Exercise objective>
Continue the expert commentary on local search ranking factors below from the point where it stops.

Excerpted passage>
..............................

Steve Hatcher - If these are separate in structured formats, ie. hCard formating, then more than one address can exist on the page.

Tom Crandall - If Google can crawl the corresponding NAP (name, address, phone number), or elements of the NAP, despite the existence of additional locations, it may give the Places page a slight boost. Because this information is important to the search user experience, it makes sense to consider it a factor.

John Biundo - Possibly a negative ranking factor. You may dilute Google's confidence that you really are the business owner at the associated address if you have multiple (different) addresses on the page.

Andrew Shotland - Potentially spammy.

Shagun Vatsa - Listing multiple addresses on the same landing page is definitely a negative local ranking factor. Each location should be allocated its own landing page to ensure Google picks up each of them as a citation. Having multiple addresses on the same landing page also takes away from achieving high organic search rankings for local keywords.

-7
Listing PO Box on Website without a Physical Address
-1.61
significant negative
(↓0.68)
1.34
moderate agreement

Ian Lurie - C'mon, everyone: The search engines have figured out this trick.

"C'mon, everyone: The search engines have figured out this trick."
--Ian Lurie

Mike Ramsey - You basically forfeit your site as a location prominance builder by doing this.

Dev Basu - I wouldn't use the phrase 'PO Box' as PO Box's aren't allowed under Place Page guidelines. Hence, having them on your website's landing pages wouldn't seem to help either.

Andrew Shotland - And I used to love this one. Sigh.

Ash Nallawalla - I haven't seen a PO box result in the local rankings for some years, although I believe it is OK now.

Shagun Vatsa - While they were allowed last year, having P.O Boxes is against the Google Places guidelines making them a negative local ranking factor.

Tom Crandall - I don't believe this affects local ranking. However, I recommend using the corresponding physical address on the Places page URL if applicable.


Off-Page / Off-Listing Criteria

4
Quantity of Citations from Major Data Providers + IYP Portals
3.53
high importance
(↓0.57)
1.20
moderate agreement

Tom Crandall - The most powerful off-page factor is web citations. Aside from well-known, trusted directories and data providers, web citations from vertical directories and local directories (such as Atlanta.com, a Local.com property) are highly recommended.

"The most powerful off-page factor is web citations."
--Tom Crandall

Shagun Vatsa - This is definitely a determining factor. Having a 100% optimized profile is not enough if you don't have citations to back up your business information. Local links from citation sources such as vertical directories, IYP sites builds trust for a business and provides Google with uniform information.

..............................

Listing>
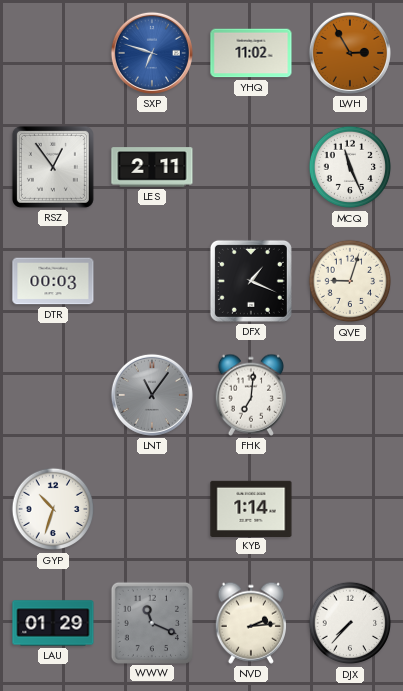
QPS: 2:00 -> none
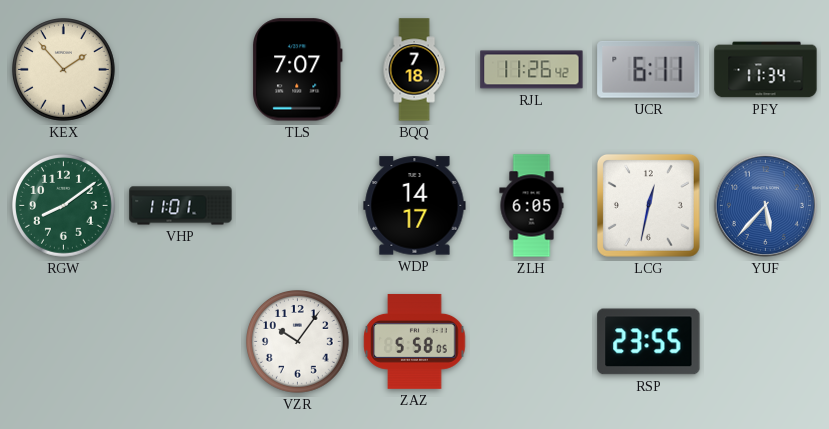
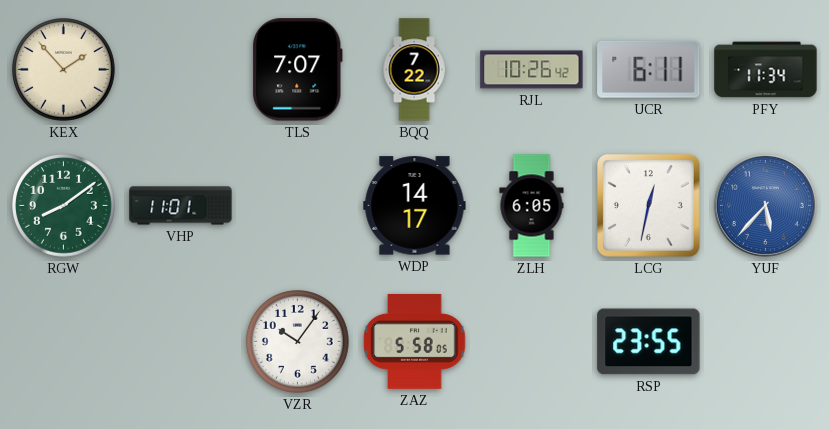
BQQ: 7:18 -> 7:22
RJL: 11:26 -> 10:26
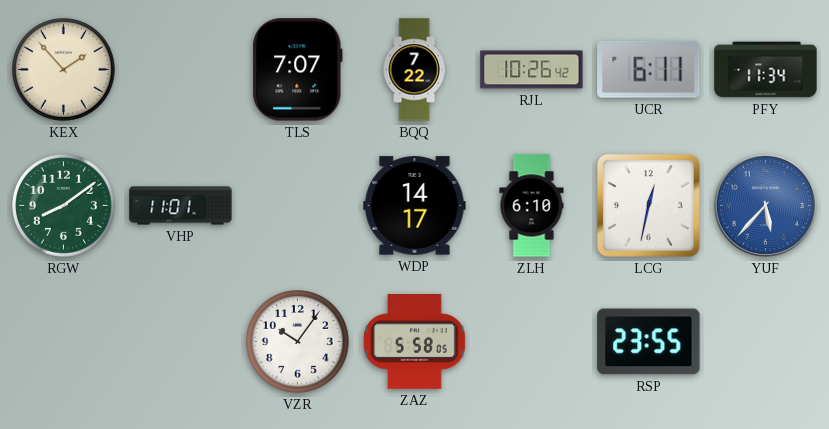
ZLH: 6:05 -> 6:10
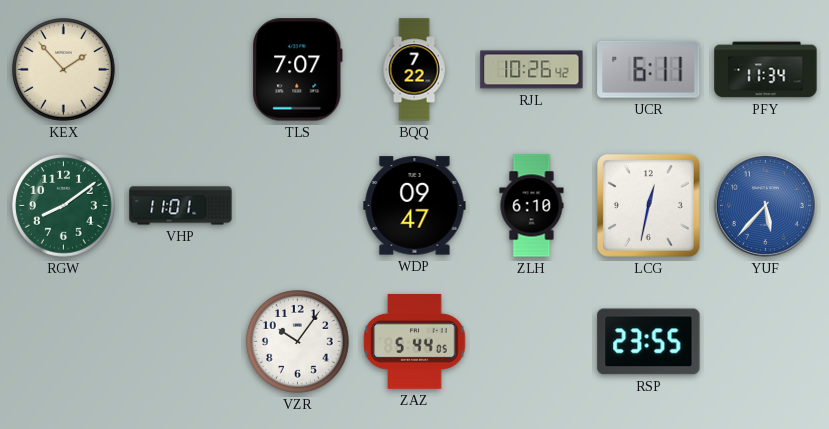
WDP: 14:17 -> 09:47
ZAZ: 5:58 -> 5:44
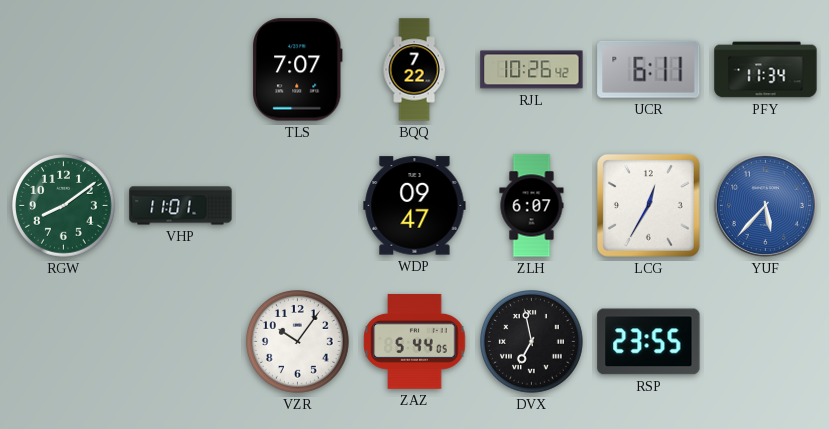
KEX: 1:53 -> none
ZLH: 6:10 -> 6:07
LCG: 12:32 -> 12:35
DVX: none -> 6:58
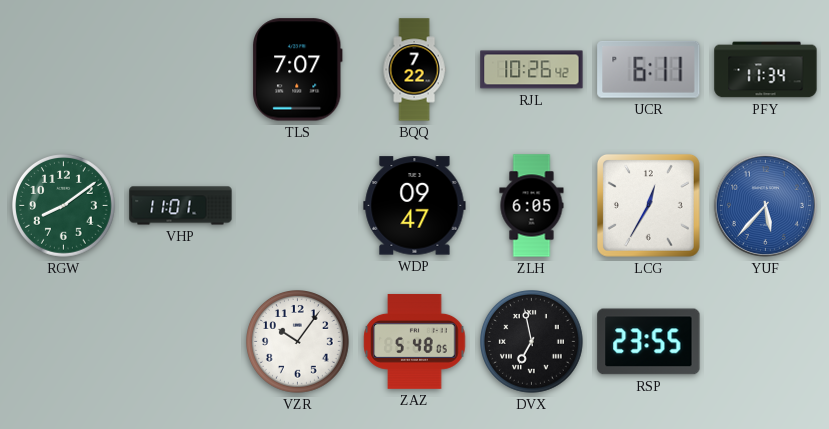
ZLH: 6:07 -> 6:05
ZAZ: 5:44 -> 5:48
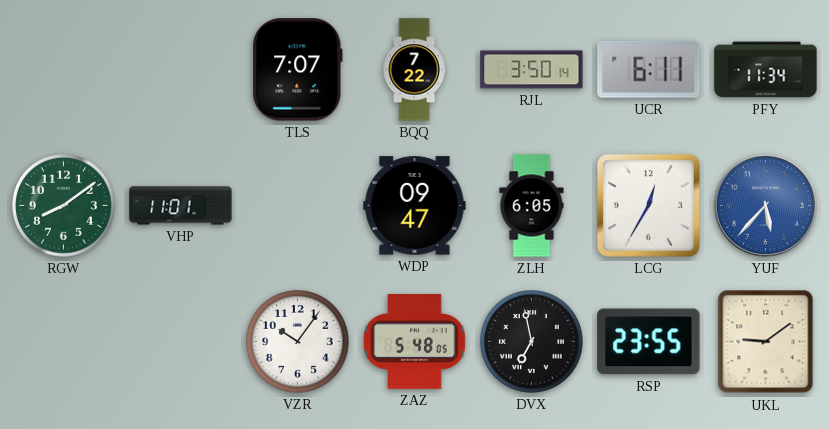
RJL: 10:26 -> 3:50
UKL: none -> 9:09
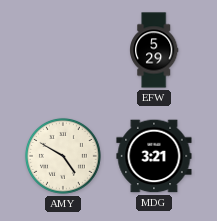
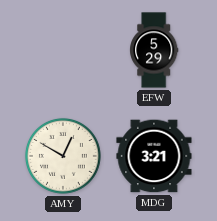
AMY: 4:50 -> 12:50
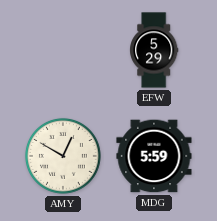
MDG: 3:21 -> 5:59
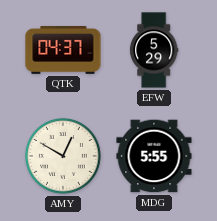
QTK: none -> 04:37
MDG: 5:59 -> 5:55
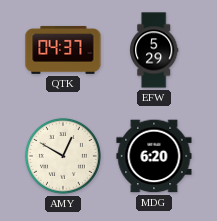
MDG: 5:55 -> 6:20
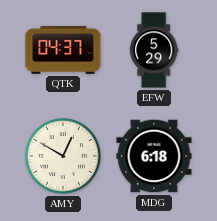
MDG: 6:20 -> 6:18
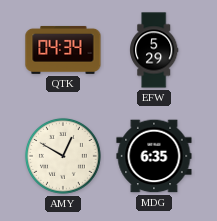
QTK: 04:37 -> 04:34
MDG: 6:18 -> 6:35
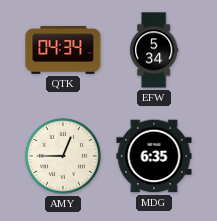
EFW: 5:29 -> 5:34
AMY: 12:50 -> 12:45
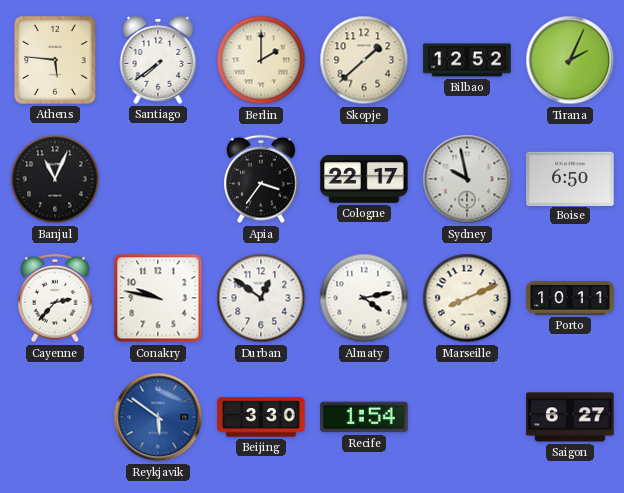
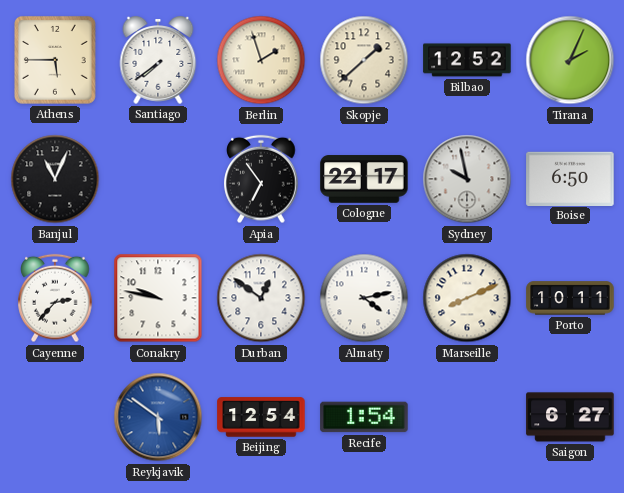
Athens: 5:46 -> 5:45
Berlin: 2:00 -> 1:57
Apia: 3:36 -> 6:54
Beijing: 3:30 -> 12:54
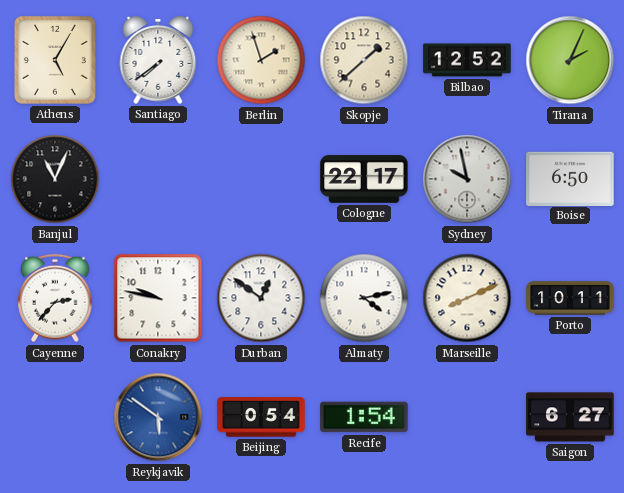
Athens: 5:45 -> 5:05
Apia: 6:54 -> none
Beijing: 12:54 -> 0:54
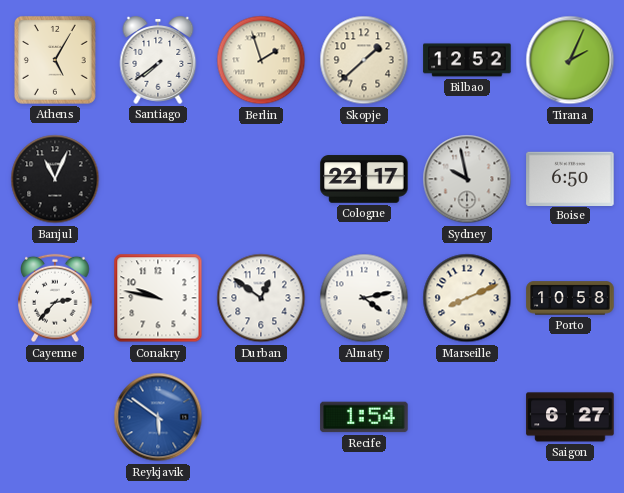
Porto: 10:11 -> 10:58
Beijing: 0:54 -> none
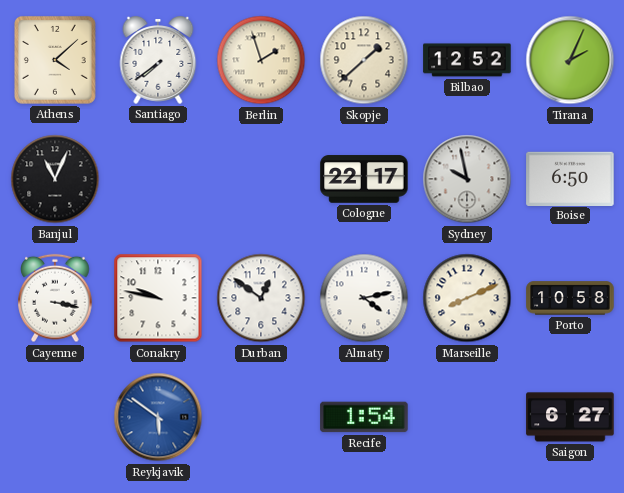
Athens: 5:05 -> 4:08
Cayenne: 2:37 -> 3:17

..............................

Response below>
Paul Jahn - Although it can work great, the data itself can often be incorrect.

Dev Basu - Perhaps the most important factor after claiming a listing.

Mike Ramsey - A very effective factor for gaining location prominance. It does seem there is a shift away from the power of IYP citations though.

John Biundo - Significant factor.

Aaron Weiche - When you compelte a listing profile it's what YOU say about yourself, when numerous sources are cited, it's what THEY say about you. Citations are still a top 3 component to local rankings.

Martijn Beijk - Get lots, lots of them.

Brian Combs - Quantity defintely matters.

5
General Importance of Off-Page / Off-Listing Criteria
3.35
high importance
(↓0.15)
1.41
low agreement

John Biundo - Most important. Google doesn't want to trust what businesses say about themselves.

"Most important. Google doesn't want to trust what businesses say about themselves."
--John Biundo

Miriam Ellis - In terms of links and citations coming from outside sources, the impact on local rankings appears considerable in many cases, though not in all of them.

Ed Reese - Increasingly more important as competition increases. It looks like Google is incorporating the data more in 2010.

Dev Basu - Links mentioning buisness NAP can become citations in the long run.

Brian Combs - Links aren't the panacea they are in traditional SEO, but they help. Citations are critical!

Aaron Weiche - A good website is at the center of your online efforts including local search listings and rankings. In both credibility and decision making, your website often has the final say with a consumer.

Shagun Vatsa - Having quality links are always an important ranking factor for organic as well as local results. Building links on local or niche vertical sites such as local directories, IYP sites, niche vertical sites can act as citations which boost local rankings.

Ian Lurie - Listings in the right directories can be the biggest boost you'll get. Links help, too, of course.

Tom Crandall - The most powerful off-page factor is web citations. Aside from well-known, trusted directories and data providers, web citations from vertical directories and local directories (such as Atlanta.com, a Local.com property) are highly recommended.

7
Quality of Citations from Major Data Providers + IYP Portals
3.23
high importance
(--)
1.25
moderate agreement

Dave Oremland - Not sure about which citation sources are considered stronger. Sites with many citations have such a large quantity that it is difficult to ascertain if any specific citations have significant impact.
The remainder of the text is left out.